A few days later my recruiter informed me that I have done good at the previous on-site rounds and she would forward the packet to the Hiring Committee regardless of how the upcoming round would be. I was overjoyed and started preparing for the upcoming round anyway.
Round 2(postponed earlier):
I actually wanted a face-to-face interview, comeon a F2F conversation can beat a video chat any day. However due to some reasons it happened through video call. I got the question completely wrong and kept on suggesting approaches for 10 minutes until I realized (my recruiter helped me to understand it quickly, or else the whole interview would have been over by a miscommunication), then quickly I jumped back to the original problem and gave a quadratic solution. He gave me some time to think if this can be optimized, and suddenly I remembered Kadane’s algorithm, using which I could overcome the bottleneck (which was a small part) of the whole solution and it became a linear solution. Very little time was left by then so I hurried to code, and like it happens, missed some implementation details in the coding part.
A few days later I was informed by my recruiter that I have an upcoming meeting with a team manager from Google Ads. I was super excited as things really seemed to go well. I had a small 15 min meeting over Google Hangouts with him, descibed him my interests and experience at the previous company, he described me about the role, the tech stack and it seemed interesting. A match happened and I received a statement of support from him soon for being at that team.
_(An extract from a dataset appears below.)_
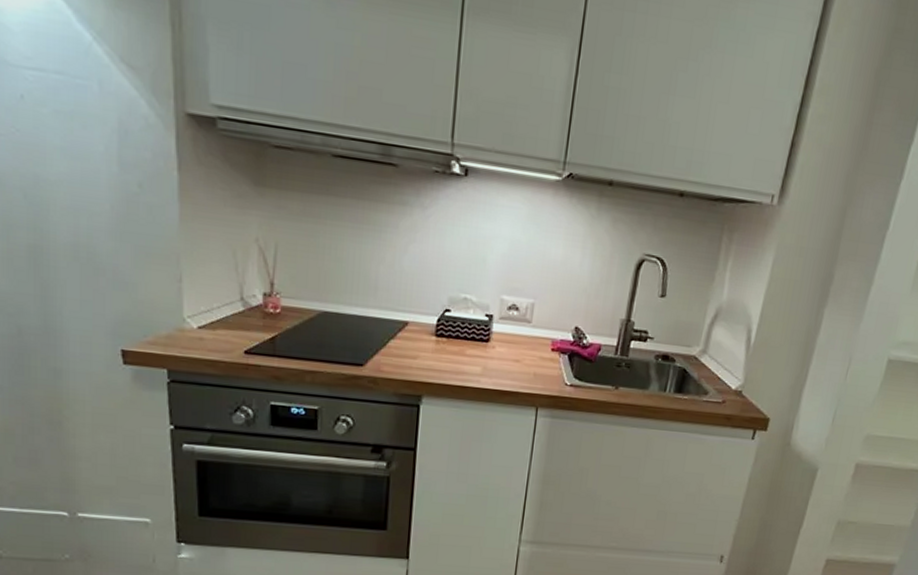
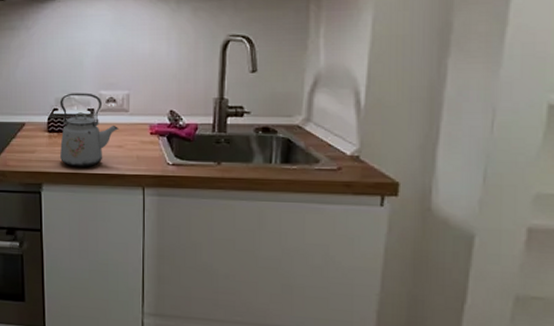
kettle: none [447,293,519,381] -> present [59,93,119,167]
All’s well that ends well. Well it did not in my case, I could not make the cut in the final step – the Hiring Committee.
I asked for the reviews and my recruiter explained to me that at few instances my coding was not upto the mark and I could have simplified the logic in some situations.
Result – Rejected.
All the coding rounds were done either at Google Docs (during hangouts) or at their personal interviewing application (at onsites, quite similar to docs) .
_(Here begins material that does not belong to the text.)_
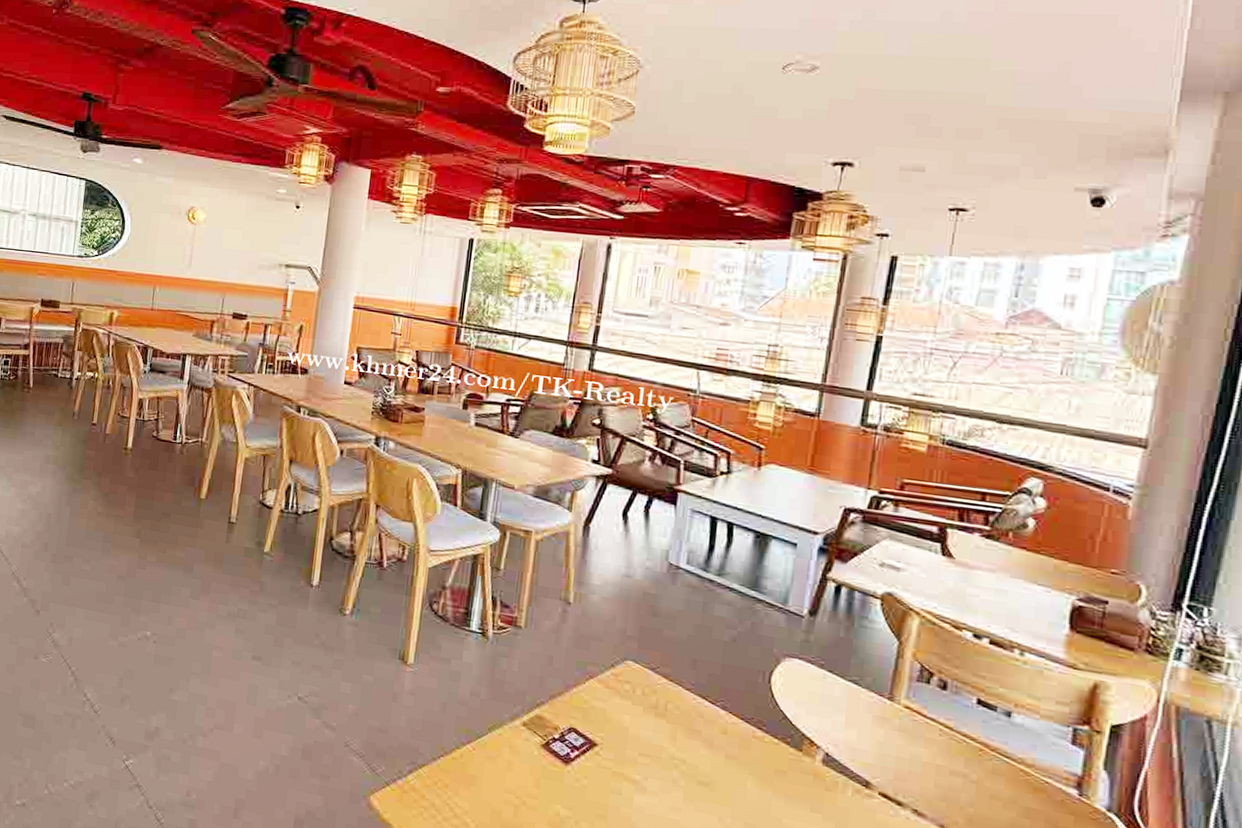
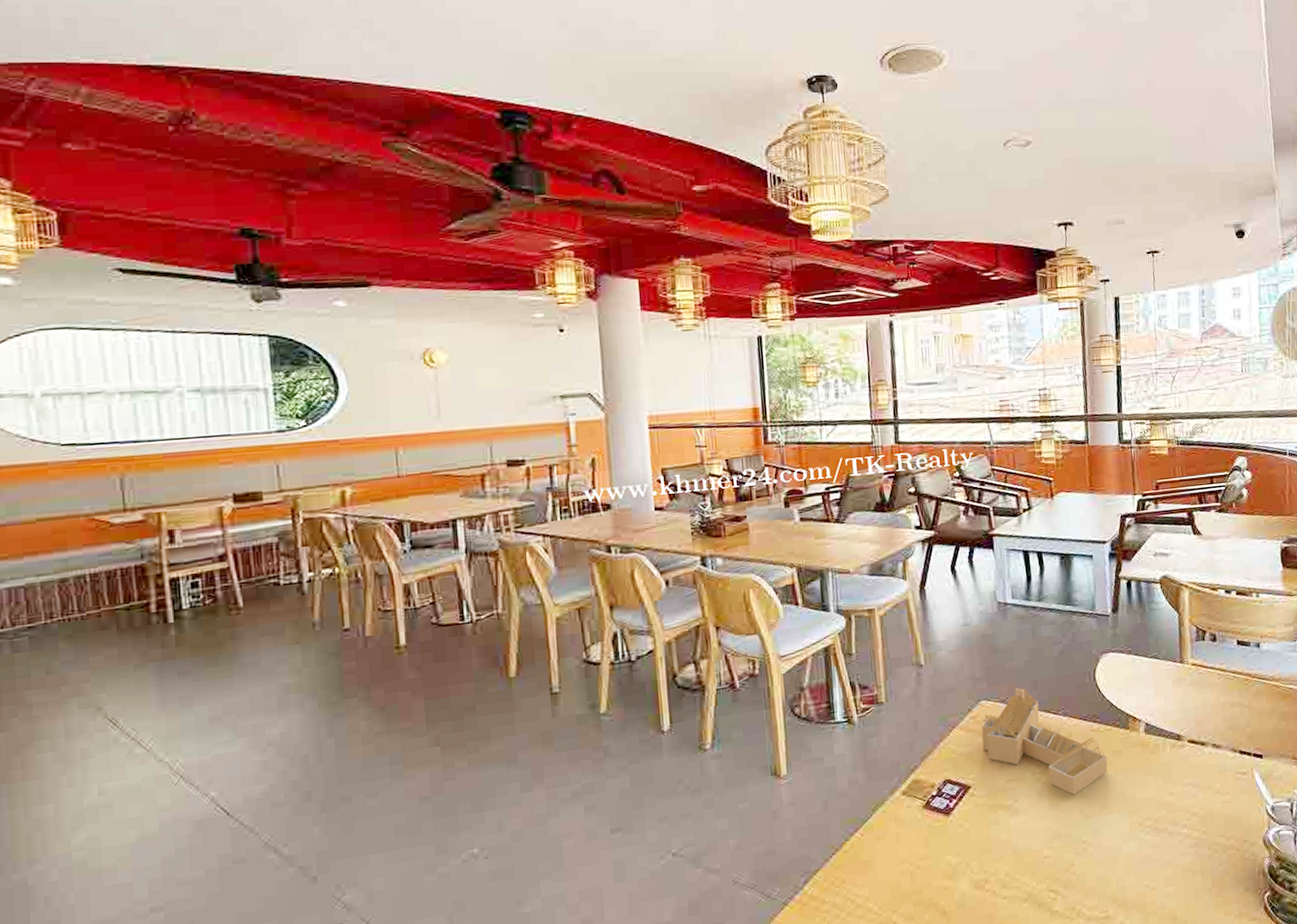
house frame: none [619,660,766,799] -> present [981,688,1108,795]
Overall, although the whole process took around 3 months, it was quite interesting. Preparing over the stuff that you once did at college, and then giving those interviews, meeting the Googlers along the way, getting to the onsite Google India office for the interviews (twice!, in case of me) had been a wonderful journey.
My advice to fellow Google enthusiasts is that, balance the time well between the thinking part and the coding part during interviews, your coding really makes a very important impact later, you might have explained the algorithm nicely during interview but later (say at HC stage) all that is left is your code. And that “code” should talk well.